收集的数据:
_ _ _

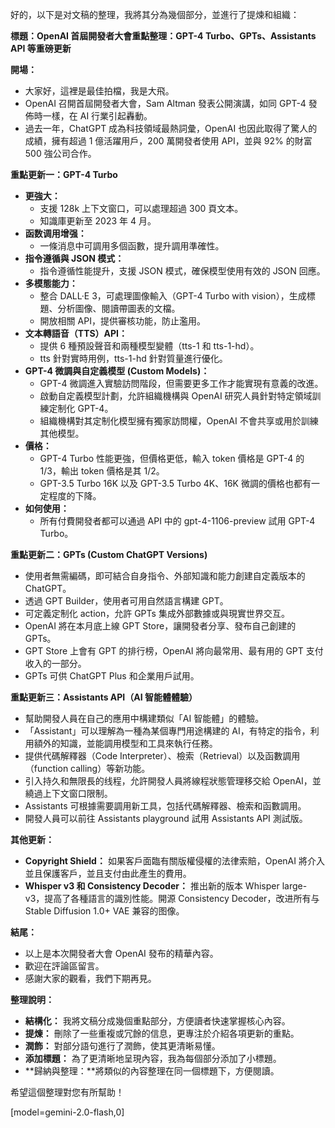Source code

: 好的，以下是对文稿的整理，我將其分為幾個部分，並進行了提煉和組織：

**標題：OpenAI 首屆開發者大會重點整理：GPT-4 Turbo、GPTs、Assistants API 等重磅更新**

**開場：**

*   大家好，這裡是最佳拍檔，我是大飛。
*   OpenAI 召開首屆開發者大會，Sam Altman 發表公開演講，如同 GPT-4 發佈時一樣，在 AI 行業引起轟動。
*   過去一年，ChatGPT 成為科技領域最熱詞彙，OpenAI 也因此取得了驚人的成績，擁有超過 1 億活躍用戶，200 萬開發者使用 API，並與 92% 的財富 500 強公司合作。

**重點更新一：GPT-4 Turbo**

*   **更強大：**
    *   支援 128k 上下文窗口，可以處理超過 300 頁文本。
    *   知識庫更新至 2023 年 4 月。
*   **函数调用增强：**
    *   一條消息中可調用多個函數，提升調用準確性。
*   **指令遵循與 JSON 模式：**
    *   指令遵循性能提升，支援 JSON 模式，確保模型使用有效的 JSON 回應。
*   **多模態能力：**
    *   整合 DALL·E 3，可處理圖像輸入（GPT-4 Turbo with vision），生成標題、分析圖像、閱讀帶圖表的文檔。
    *   開放相關 API，提供審核功能，防止濫用。
*   **文本轉語音（TTS）API：**
    *   提供 6 種預設聲音和兩種模型變體（tts-1 和 tts-1-hd）。
    *   tts 針對實時用例，tts-1-hd 針對質量進行優化。
*   **GPT-4 微調與自定義模型 (Custom Models)：**
    *   GPT-4 微調進入實驗訪問階段，但需要更多工作才能實現有意義的改進。
    *   啟動自定義模型計劃，允許組織機構與 OpenAI 研究人員針對特定領域訓練定制化 GPT-4。
    *   組織機構對其定制化模型擁有獨家訪問權，OpenAI 不會共享或用於訓練其他模型。
*   **價格：**
    *   GPT-4 Turbo 性能更強，但價格更低，輸入 token 價格是 GPT-4 的 1/3，輸出 token 價格是其 1/2。
    *   GPT-3.5 Turbo 16K 以及 GPT-3.5 Turbo 4K、16K 微調的價格也都有一定程度的下降。
*   **如何使用：**
    *   所有付費開發者都可以通過 API 中的 gpt-4-1106-preview 試用 GPT-4 Turbo。

**重點更新二：GPTs (Custom ChatGPT Versions)**

*   使用者無需編碼，即可結合自身指令、外部知識和能力創建自定義版本的 ChatGPT。
*   透過 GPT Builder，使用者可用自然語言構建 GPT。
*   可定義定制化 action，允許 GPTs 集成外部數據或與現實世界交互。
*   OpenAI 將在本月底上線 GPT Store，讓開發者分享、發布自己創建的 GPTs。
*   GPT Store 上會有 GPT 的排行榜，OpenAI 將向最常用、最有用的 GPT 支付收入的一部分。
*   GPTs 可供 ChatGPT Plus 和企業用戶試用。

**重點更新三：Assistants API（AI 智能體體驗）**

*   幫助開發人員在自己的應用中構建類似「AI 智能體」的體驗。
*   「Assistant」可以理解為一種為某個專門用途構建的 AI，有特定的指令，利用額外的知識，並能調用模型和工具來執行任務。
*   提供代碼解釋器（Code Interpreter）、檢索（Retrieval）以及函數調用（function calling）等新功能。
*   引入持久和無限長的线程，允許開發人員將線程狀態管理移交給 OpenAI，並繞過上下文窗口限制。
*   Assistants 可根據需要調用新工具，包括代碼解釋器、檢索和函數調用。
*   開發人員可以前往 Assistants playground 試用 Assistants API 測試版。

**其他更新：**

*   **Copyright Shield：** 如果客戶面臨有關版權侵權的法律索賠，OpenAI 將介入並且保護客戶，並且支付由此產生的費用。
*   **Whisper v3 和 Consistency Decoder：** 推出新的版本 Whisper large-v3，提高了各種語言的識別性能。開源 Consistency Decoder，改进所有与 Stable Diffusion 1.0+ VAE 兼容的图像。

**結尾：**

*   以上是本次開發者大會 OpenAI 發布的精華內容。
*   歡迎在評論區留言。
*   感謝大家的觀看，我們下期再見。

**整理說明：**

*   **結構化：** 我將文稿分成幾個重點部分，方便讀者快速掌握核心內容。
*   **提煉：** 刪除了一些重複或冗餘的信息，更專注於介紹各項更新的重點。
*   **潤飾：** 對部分語句進行了潤飾，使其更清晰易懂。
*   **添加標題：** 為了更清晰地呈現內容，我為每個部分添加了小標題。
*   **歸納與整理：**將類似的內容整理在同一個標題下，方便閱讀。

希望這個整理對您有所幫助！

[model=gemini-2.0-flash,0]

_ _ _

任务 = 请从上面的数据中提取出所有包含字符串“Assistants”的行。

本题解答 =
**標題：OpenAI 首屆開發者大會重點整理：GPT-4 Turbo、GPTs、Assistants API 等重磅更新**
**重點更新三：Assistants API（AI 智能體體驗）**
*   Assistants 可根據需要調用新工具，包括代碼解釋器、檢索和函數調用。
*   開發人員可以前往 Assistants playground 試用 Assistants API 測試版。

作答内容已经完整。